Opening up DOD's AI black box

As algorithms and other AI tools become more prominent to military operations, researchers are studying better ways to visualize and communicate their decision-making.

machine learning
 

The Department of Defense is racing to test and adopt artificial intelligence and machine learning solutions to help sift and synthesize massive amounts of data that can be leveraged by their human analysts and commanders in the field. Along the way, it's identifying many of the friction points between man and machine that will govern how decisions are made in modern war.

The Machine Assisted Rapid Repository System (MARS) was developed to replace and enhance the foundational military intelligence that underpins most of the department's operations. Like U.S. intelligence agencies, officials at the Pentagon have realized that data -- and the ability to speedily process, analyze and share it among components – was the future. Fulfilling that vision would take a refresh.

"The technology had gotten long in the tooth," Terry Busch, a division chief at the Defense Intelligence Agency, said during an Apr. 27 virtual event hosted by Government Executive Media. "[It was] somewhat brittle and had been around for several decades, and we saw this coming AI mission, so we knew we needed to rephrase the technology."

In February, DOD formally adopted its first set of principles to guide ethical decision-making around the use of AI. The 80-page document was the product of 15 months of study by the Defense Innovation Board, and defense leaders have pledged not to use tools that don't abide by the guidance as they seek to push back on criticism from Silicon Valley and other researchers who have been reluctant to lend their expertise to the military.

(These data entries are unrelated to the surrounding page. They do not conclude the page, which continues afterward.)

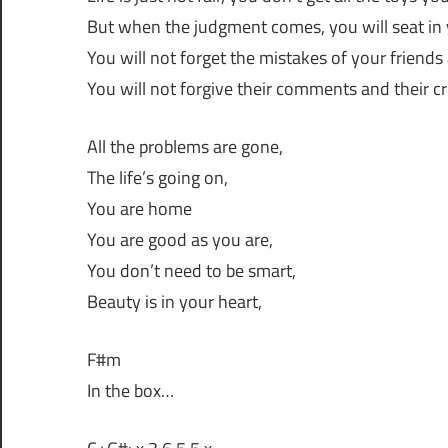
But when the judgment comes, you will seat in 
You will not forget the mistakes of your friends
You will not forgive their comments and their cr
All the problems are gone,
The life’s going on,
You are home
You are good as you are,
You don’t need to be smart,
Beauty is in your heart,
F#m
In the box…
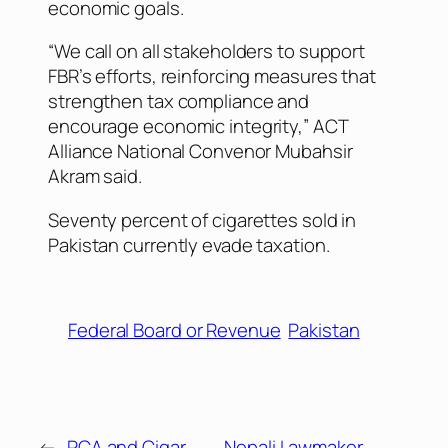
economic goals.
“We call on all stakeholders to support
FBR’s efforts, reinforcing measures that
strengthen tax compliance and
encourage economic integrity,” ACT
Alliance National Convenor Mubahsir
Akram said.
Seventy percent of cigarettes sold in
Pakistan currently evade taxation.
Federal Board or Revenue
Pakistan
←
PCA and Cigar
Nepali Lawmaker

The broader shift from manual and human-based decision-making to automated, machine-led analysis presents new challenges. For example, analysts are used to discussing their conclusions in terms of confidence-levels, something that can be more difficult for algorithms to communicate. The more complex the algorithm and data sources it draws from, the trickier it can be to unlock the black box behind its decisions.

"When data is fused from multiple or dozens of sources and completely automated, how does the user experience change? How do they experience confidence and how do they learn to trust machine-based confidence?" Busch said, detailing some of the questions DOD has been grappling with.

The Pentagon has experimented with new visualization capabilities to track and present the different sources and algorithms that were used to arrive at a particular conclusion. DOD officials have also pitted man against machine, asking dueling groups of human and AI analysts to identify an object's location – like a ship – and then steadily peeling away the sources of information those groups were relying on to see how it impacts their findings and the confidence in those assertions. Such experiments can help determine the risk versus reward of deploying automated analysis in different mission areas.

Like other organizations that leverage such algorithms, the military has learned that many of its AI programs perform better when they're narrowly scoped to a specific function and worse when those capabilities are scaled up to serve more general purposes.

Nand Mulchandani, chief technology officer for the Joint Artificial Intelligence Center at DOD, said the paradox of most AI solutions in government is that they require very specific goals and capabilities in order to receive funding and approval, but that hyper-specificity usually ends up being the main obstacle to more general applications later on. It's one of the reasons DOD created the center in the first place, and Mulchandani likens his role to that of a venture capitalist on the hunt for the next killer app.

"Any of the actions or things we build at the JAIC we try to build them with leverage in mind," Mulchandani said at the same event. "How do we actually take a pattern we're finding out there, build a product to satisfy that and package it in a way that can be adopted very quickly and widely?"

Scalability is an enduring problem for many AI products that are designed for one purpose and then later expanded to others. Despite a growing number of promising use cases, the U.S. government still is far from achieving desired end state for the technology. The Trump administration's latest budget calls for increasing JAIC's funding from $242 million to $290 million and requests a similar $50 million bump for the Defense Advanced Research Projects Agency's research and development efforts around AI.

Ramping up the technology while finding the appropriate balance in human/machine decision-making will require additional advances in ethics, testing and evaluation, training, education, products and user interface, Mulchandani said.

"Dealing with AI is a completely different beast in terms of even decision support, let alone automation and other things that come later," he said. "Even in those situations if you give somebody a 59% probability of something happening …instead of a green or red light, that alone is a huge, huge issue in terms of adoption and being able to understand it."